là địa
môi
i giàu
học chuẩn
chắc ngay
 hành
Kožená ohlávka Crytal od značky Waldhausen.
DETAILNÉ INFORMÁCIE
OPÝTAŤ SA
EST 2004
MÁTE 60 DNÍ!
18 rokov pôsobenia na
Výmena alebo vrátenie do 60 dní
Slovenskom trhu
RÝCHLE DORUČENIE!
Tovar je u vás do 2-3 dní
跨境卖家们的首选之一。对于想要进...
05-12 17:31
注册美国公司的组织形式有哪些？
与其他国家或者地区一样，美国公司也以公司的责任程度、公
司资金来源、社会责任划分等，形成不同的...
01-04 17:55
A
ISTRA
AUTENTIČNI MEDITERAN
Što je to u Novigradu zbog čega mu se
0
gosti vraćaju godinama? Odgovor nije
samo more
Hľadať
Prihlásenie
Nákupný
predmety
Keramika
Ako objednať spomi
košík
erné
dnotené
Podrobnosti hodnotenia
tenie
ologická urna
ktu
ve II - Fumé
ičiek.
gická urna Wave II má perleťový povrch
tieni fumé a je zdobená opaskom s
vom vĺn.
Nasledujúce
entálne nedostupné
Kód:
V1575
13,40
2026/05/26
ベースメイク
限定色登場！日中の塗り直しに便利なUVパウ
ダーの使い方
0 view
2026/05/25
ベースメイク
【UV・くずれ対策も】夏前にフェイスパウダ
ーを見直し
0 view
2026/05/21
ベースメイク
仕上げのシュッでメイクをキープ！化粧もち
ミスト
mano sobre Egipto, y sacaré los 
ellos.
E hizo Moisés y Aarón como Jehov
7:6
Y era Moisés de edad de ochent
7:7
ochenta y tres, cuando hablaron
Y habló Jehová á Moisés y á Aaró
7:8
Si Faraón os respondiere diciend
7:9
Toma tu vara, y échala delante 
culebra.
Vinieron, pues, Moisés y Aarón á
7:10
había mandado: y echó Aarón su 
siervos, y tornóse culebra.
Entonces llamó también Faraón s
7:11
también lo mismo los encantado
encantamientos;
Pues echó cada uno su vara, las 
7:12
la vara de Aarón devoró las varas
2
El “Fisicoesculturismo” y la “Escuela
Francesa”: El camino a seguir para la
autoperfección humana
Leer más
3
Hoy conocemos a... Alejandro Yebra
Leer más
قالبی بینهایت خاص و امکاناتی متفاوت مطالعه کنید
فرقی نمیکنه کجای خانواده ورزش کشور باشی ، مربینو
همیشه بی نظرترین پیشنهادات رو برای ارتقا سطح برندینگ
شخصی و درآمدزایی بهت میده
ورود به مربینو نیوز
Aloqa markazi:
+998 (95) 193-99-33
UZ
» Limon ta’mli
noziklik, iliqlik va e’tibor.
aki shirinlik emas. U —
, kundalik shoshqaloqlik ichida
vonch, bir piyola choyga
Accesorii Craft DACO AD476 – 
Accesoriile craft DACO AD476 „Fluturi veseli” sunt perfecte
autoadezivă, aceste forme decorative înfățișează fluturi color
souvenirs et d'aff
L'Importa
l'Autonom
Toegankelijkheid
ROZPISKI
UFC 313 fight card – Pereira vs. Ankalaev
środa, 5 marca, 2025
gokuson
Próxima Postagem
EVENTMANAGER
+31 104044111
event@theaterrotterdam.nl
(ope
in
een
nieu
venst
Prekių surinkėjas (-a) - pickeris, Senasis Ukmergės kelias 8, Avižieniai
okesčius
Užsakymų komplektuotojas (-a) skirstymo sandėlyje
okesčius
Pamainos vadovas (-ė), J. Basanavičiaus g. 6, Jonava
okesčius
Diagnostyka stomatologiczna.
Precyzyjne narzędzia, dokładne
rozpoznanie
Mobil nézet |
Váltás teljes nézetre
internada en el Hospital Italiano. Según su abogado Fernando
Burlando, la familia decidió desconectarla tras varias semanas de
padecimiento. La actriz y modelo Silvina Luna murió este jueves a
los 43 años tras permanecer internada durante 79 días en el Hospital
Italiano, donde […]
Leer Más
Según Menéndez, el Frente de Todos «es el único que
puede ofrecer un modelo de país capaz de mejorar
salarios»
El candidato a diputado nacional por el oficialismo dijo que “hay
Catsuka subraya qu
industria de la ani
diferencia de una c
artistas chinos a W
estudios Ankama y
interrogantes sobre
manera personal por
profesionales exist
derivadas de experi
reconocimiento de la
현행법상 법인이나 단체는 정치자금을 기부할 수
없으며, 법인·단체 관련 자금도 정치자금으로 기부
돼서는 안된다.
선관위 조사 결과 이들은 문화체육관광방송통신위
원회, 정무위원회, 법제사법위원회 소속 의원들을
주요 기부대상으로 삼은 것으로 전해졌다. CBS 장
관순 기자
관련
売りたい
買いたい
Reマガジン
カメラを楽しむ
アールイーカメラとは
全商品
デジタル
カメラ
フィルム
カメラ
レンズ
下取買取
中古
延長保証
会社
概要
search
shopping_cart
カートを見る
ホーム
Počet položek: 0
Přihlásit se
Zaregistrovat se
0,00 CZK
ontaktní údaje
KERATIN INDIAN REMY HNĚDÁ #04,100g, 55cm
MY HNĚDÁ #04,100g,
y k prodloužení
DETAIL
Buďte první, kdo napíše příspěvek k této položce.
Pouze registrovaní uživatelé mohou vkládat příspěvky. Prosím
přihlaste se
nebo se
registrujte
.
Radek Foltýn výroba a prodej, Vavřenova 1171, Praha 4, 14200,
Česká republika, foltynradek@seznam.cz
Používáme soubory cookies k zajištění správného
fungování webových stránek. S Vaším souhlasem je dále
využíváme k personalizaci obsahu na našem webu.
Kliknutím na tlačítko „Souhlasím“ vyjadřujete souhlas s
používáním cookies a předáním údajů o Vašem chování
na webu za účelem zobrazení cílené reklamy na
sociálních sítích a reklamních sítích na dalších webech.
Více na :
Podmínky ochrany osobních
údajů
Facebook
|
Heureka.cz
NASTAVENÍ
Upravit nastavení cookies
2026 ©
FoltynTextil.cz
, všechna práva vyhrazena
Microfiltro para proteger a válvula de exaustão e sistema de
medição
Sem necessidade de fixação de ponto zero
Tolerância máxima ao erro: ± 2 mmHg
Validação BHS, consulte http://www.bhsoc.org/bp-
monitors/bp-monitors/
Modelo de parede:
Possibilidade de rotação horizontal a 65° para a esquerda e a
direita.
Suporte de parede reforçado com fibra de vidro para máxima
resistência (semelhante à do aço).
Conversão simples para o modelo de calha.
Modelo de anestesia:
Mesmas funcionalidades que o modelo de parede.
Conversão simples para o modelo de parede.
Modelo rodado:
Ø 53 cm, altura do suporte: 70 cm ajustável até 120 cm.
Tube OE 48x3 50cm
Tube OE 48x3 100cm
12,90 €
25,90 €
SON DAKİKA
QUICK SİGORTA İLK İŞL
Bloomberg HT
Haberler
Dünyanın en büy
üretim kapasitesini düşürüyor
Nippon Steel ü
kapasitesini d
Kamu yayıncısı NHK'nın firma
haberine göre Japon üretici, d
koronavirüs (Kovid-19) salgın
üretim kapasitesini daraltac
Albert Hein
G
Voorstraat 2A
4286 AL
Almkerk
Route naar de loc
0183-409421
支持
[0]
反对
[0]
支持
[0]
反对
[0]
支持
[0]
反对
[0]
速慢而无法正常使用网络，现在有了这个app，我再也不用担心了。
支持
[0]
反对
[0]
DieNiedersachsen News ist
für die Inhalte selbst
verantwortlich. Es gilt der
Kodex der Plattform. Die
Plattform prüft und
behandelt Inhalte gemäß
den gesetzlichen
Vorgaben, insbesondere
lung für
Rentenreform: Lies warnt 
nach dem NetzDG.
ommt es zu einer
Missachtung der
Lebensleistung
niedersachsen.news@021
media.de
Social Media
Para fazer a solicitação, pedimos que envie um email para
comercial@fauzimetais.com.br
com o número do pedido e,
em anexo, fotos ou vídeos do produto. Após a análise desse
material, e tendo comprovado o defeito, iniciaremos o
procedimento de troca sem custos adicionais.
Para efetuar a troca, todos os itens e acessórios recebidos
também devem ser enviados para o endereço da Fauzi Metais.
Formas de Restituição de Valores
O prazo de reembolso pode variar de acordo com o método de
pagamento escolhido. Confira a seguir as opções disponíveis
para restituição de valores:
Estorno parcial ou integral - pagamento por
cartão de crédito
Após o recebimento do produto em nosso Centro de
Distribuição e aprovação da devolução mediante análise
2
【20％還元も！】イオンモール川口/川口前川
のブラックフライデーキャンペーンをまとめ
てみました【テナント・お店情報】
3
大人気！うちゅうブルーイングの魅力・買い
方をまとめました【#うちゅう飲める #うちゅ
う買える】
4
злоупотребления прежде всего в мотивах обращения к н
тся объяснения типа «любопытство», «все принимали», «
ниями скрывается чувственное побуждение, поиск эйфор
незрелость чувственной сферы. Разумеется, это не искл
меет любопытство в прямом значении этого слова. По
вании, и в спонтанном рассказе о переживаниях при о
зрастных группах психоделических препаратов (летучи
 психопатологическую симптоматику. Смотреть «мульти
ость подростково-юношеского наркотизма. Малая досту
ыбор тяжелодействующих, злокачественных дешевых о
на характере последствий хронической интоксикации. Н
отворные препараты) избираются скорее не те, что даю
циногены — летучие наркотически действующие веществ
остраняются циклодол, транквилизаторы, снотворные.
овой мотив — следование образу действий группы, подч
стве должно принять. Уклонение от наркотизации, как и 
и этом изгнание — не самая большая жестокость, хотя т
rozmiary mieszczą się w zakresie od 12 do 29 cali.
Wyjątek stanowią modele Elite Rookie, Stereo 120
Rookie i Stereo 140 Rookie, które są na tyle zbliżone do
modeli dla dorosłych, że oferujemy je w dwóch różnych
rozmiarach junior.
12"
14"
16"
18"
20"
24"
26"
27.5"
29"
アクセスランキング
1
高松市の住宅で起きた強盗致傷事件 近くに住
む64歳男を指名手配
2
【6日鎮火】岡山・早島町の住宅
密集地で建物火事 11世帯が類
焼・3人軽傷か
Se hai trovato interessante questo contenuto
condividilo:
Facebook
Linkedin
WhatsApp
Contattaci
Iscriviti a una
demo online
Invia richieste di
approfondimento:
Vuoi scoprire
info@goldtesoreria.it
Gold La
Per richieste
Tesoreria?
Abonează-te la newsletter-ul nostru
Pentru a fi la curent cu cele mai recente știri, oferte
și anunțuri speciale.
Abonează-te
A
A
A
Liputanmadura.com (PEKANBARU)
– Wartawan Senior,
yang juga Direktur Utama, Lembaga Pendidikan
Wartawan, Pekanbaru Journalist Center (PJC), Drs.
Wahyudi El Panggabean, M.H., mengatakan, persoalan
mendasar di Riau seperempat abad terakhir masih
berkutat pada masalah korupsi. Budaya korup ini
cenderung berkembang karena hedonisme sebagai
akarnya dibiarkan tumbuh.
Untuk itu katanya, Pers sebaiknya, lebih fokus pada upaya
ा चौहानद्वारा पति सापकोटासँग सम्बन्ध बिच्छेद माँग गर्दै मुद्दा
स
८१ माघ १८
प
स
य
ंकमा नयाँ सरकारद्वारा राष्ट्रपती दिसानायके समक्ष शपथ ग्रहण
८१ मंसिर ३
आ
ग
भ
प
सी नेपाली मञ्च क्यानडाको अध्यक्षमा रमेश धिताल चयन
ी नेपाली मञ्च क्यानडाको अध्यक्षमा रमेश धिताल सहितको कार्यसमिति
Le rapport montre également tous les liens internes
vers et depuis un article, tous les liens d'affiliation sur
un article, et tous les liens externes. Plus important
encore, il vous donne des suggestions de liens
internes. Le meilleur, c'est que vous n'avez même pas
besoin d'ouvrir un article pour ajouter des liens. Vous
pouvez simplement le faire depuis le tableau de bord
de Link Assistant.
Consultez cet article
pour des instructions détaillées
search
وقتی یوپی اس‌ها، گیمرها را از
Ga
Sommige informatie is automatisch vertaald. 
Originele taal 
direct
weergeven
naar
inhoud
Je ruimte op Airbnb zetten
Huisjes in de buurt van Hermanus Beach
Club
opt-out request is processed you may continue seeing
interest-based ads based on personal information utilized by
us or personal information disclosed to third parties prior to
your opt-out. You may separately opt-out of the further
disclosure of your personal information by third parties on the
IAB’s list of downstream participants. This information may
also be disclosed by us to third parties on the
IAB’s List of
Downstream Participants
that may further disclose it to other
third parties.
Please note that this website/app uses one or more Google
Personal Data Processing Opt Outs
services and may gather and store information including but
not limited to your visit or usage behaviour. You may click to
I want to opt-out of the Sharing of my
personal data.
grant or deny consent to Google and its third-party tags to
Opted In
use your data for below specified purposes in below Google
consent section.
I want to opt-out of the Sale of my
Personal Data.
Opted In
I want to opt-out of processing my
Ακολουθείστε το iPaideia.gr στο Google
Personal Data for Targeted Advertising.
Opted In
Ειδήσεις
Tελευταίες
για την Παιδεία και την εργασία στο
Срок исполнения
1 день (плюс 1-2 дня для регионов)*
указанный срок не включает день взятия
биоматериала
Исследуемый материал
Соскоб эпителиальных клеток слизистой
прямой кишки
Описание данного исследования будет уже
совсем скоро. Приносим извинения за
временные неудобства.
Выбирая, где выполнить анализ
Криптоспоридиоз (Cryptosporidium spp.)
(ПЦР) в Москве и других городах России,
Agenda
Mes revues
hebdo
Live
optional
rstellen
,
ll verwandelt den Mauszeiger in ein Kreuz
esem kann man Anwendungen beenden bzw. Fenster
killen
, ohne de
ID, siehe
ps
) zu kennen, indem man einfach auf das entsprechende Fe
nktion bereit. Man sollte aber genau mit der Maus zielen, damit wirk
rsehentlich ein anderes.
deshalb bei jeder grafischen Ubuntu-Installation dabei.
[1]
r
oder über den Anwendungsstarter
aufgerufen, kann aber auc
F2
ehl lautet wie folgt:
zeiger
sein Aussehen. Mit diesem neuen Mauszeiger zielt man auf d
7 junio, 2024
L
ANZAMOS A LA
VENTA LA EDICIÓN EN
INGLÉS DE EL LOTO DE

Task directions
Could you please retype the lines from the start of the data through the line with "05-12 17:31", both included, and nothing else?

Completed task
là địa
môi
i giàu
học chuẩn
chắc ngay
 hành
Kožená ohlávka Crytal od značky Waldhausen.
DETAILNÉ INFORMÁCIE
OPÝTAŤ SA
EST 2004
MÁTE 60 DNÍ!
18 rokov pôsobenia na
Výmena alebo vrátenie do 60 dní
Slovenskom trhu
RÝCHLE DORUČENIE!
Tovar je u vás do 2-3 dní
跨境卖家们的首选之一。对于想要进...
05-12 17:31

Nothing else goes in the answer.